Directions for this task:
Return the listing that follows exactly, with no pictures included.

*** Data for this exercise Section Begins ***

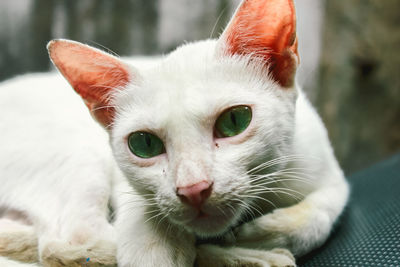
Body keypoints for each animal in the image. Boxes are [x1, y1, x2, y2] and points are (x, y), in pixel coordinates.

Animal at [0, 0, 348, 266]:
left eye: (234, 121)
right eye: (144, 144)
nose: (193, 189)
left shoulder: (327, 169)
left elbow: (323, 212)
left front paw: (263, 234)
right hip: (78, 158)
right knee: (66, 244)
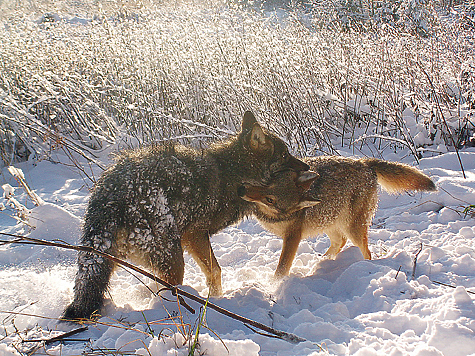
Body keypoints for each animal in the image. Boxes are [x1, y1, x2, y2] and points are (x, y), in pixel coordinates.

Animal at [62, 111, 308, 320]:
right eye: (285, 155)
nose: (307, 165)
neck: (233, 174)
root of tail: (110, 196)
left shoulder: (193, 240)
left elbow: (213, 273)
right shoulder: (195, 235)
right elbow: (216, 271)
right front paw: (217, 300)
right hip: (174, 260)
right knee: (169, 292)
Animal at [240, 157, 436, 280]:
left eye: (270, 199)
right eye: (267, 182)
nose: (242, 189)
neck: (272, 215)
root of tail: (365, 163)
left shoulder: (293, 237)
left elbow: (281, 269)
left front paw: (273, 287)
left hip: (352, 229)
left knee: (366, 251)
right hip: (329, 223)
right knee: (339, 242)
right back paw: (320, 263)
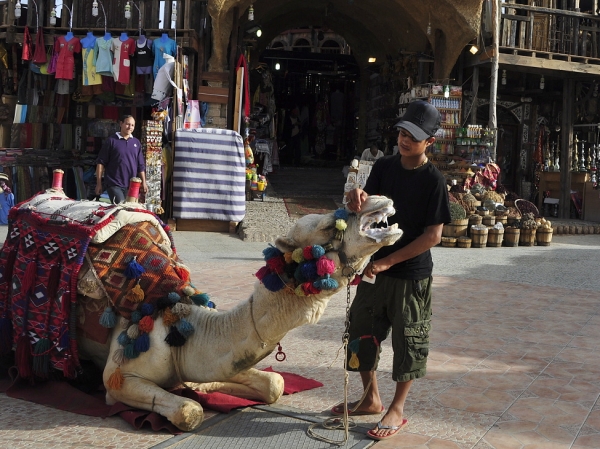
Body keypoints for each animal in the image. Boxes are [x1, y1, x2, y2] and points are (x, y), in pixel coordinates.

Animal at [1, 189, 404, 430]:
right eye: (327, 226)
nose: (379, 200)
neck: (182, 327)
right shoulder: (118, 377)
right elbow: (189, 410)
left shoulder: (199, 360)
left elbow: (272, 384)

*** Data for this exercise Section Ends ***

Answer section:
Body keypoints for each animal in the image. Boxes are [x1, y1, x2, y2] and points are (x, y), in pixel coordinates.

Animal at [0, 0, 348, 266]:
left eye: (234, 121)
right eye: (144, 144)
nose: (193, 189)
left shoulder: (327, 169)
left elbow: (323, 212)
left front paw: (263, 234)
right hip: (78, 158)
right knee: (66, 244)
Body keypoints for each animal in the image. Boxes are [x1, y1, x2, y2] and points are (x, y), in pixel coordinates.

Animal at [62, 111, 308, 320]:
right eye: (285, 155)
nose: (307, 165)
neck: (233, 174)
root of tail: (110, 196)
left shoulder: (193, 240)
left elbow: (213, 273)
right shoulder: (195, 235)
right elbow: (216, 271)
right front paw: (217, 300)
right hip: (174, 260)
right knee: (169, 292)
Animal at [240, 157, 436, 280]:
left eye: (270, 199)
right eye: (267, 182)
nose: (242, 189)
neck: (272, 215)
root of tail: (365, 163)
left shoulder: (293, 237)
left elbow: (281, 269)
left front paw: (273, 287)
left hip: (352, 229)
left knee: (366, 251)
right hip: (329, 223)
right knee: (339, 242)
right back paw: (320, 263)
Body keypoints for each animal in the image. Boxes are [x1, y1, x2, y2] and points are (x, y), in pixel coordinates.

Animal at [1, 189, 404, 430]:
right eye: (327, 226)
nose: (379, 200)
neck: (182, 327)
right shoulder: (118, 377)
right elbow: (189, 410)
left shoulder: (199, 360)
left elbow: (272, 384)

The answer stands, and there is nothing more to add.